● **Task to complete**
The listing below should be written out word for word, with its pictures removed.

======== The data ========

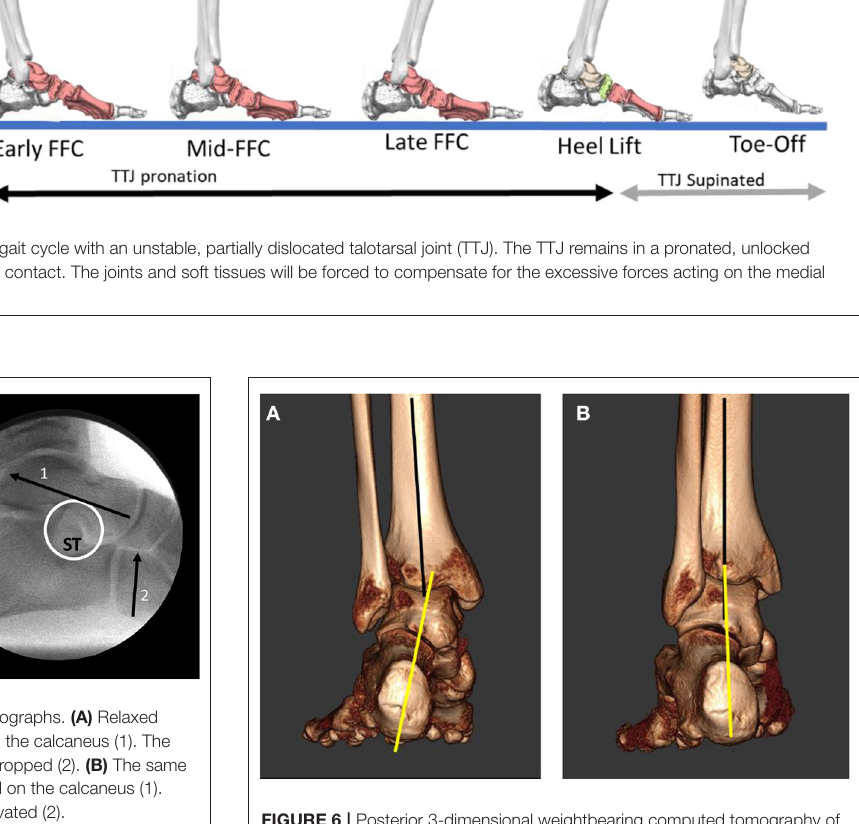
the hindfoot. (A) Hindfoot is in relaxed-stance position, notice the heel valgus (yellow line). (B) Same foot with the subtalar joint placed into neutral alignment, notice the rectus heel alignment.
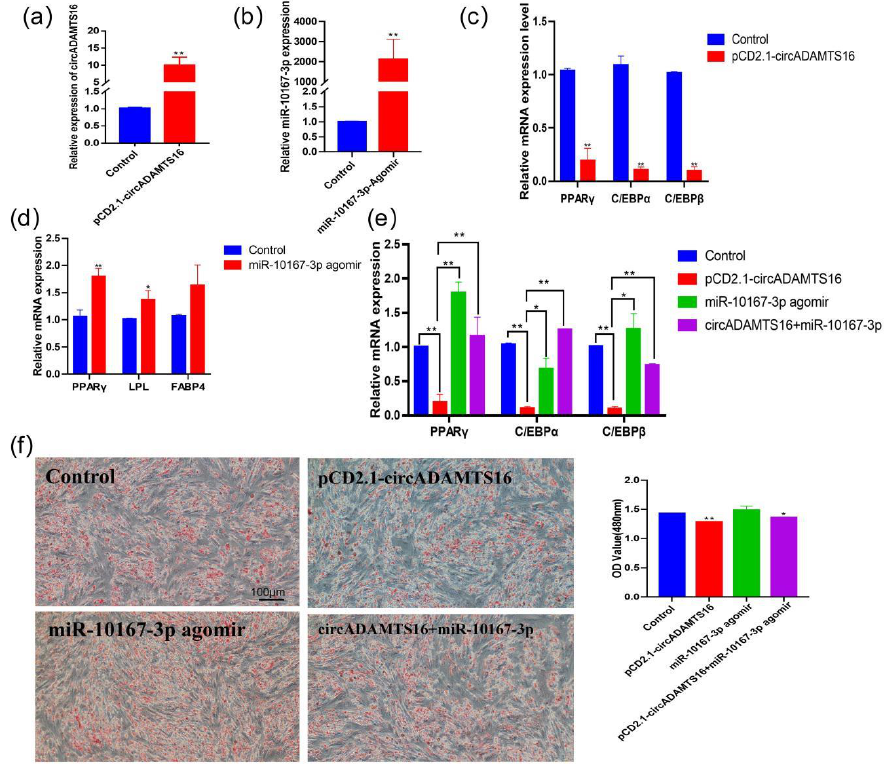
Figure 2. circADAMTS16 targeting miR-10167-3p inhibits differentiation of bovine preadipocytes. ( a ) Expression of circADAMTS16 after transfection of pCD2.1-circADAMTS16. ( b ) Expression of miR-10167-3p after transfection of miR-10167-3p agomir. ( c – e ) Expression levels of PPAR γ , C/EBP α , C/EBP β , LPL , and FABP4 after transfection of circADAMTS16, miR-10167-3p agomir, and circADAMTS16 + miR-10167-3p. ( f ) The negative control, pCD2.1-circADAMTS16, miR-10167-3p agomir, and pCD2.1-circADAMTS16 + miR-10167-3p agomir were transfected into bovine preadipocytes. After eight days of induced differentiation, Oil Red O staining was performed, and the histogram of Oil Red O staining was quantitatively drawn by spectrophotometry. Scale bar indicates 100 µ m * p < 0.05, ** p <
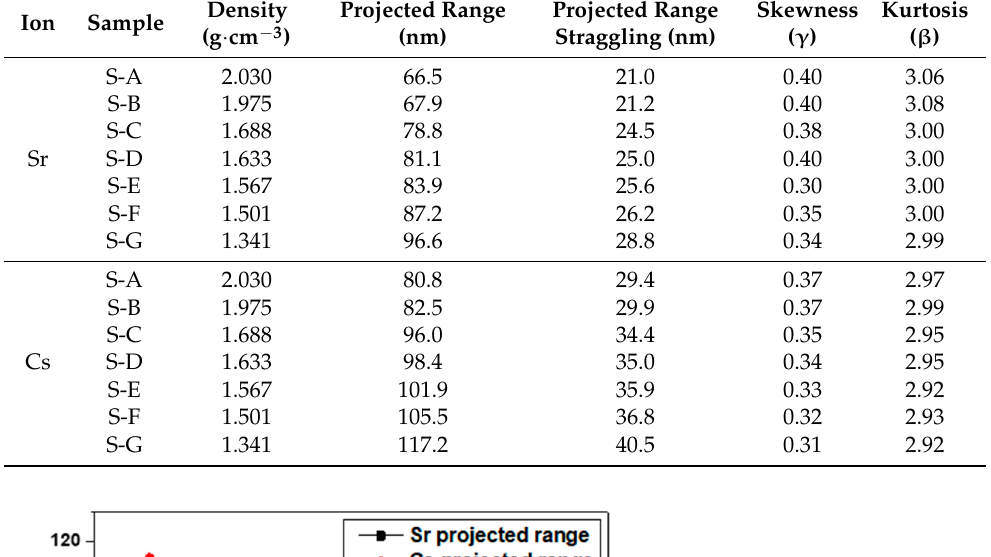
Figure 8. Projected range of Cs and Sr ions as a function of the sample bulk density. Figure 7. Depth profile of ( a ) Cs and ( b ) Sr in different clay samples.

========

● **Answer below**
the hindfoot. (A) Hindfoot is in relaxed-stance position, notice the heel valgus (yellow line). (B) Same foot with the subtalar joint placed into neutral alignment, notice the rectus heel alignment.
Figure 2. circADAMTS16 targeting miR-10167-3p inhibits differentiation of bovine preadipocytes. ( a ) Expression of circADAMTS16 after transfection of pCD2.1-circADAMTS16. ( b ) Expression of miR-10167-3p after transfection of miR-10167-3p agomir. ( c – e ) Expression levels of PPAR γ , C/EBP α , C/EBP β , LPL , and FABP4 after transfection of circADAMTS16, miR-10167-3p agomir, and circADAMTS16 + miR-10167-3p. ( f ) The negative control, pCD2.1-circADAMTS16, miR-10167-3p agomir, and pCD2.1-circADAMTS16 + miR-10167-3p agomir were transfected into bovine preadipocytes. After eight days of induced differentiation, Oil Red O staining was performed, and the histogram of Oil Red O staining was quantitatively drawn by spectrophotometry. Scale bar indicates 100 µ m * p < 0.05, ** p <
Figure 8. Projected range of Cs and Sr ions as a function of the sample bulk density. Figure 7. Depth profile of ( a ) Cs and ( b ) Sr in different clay samples.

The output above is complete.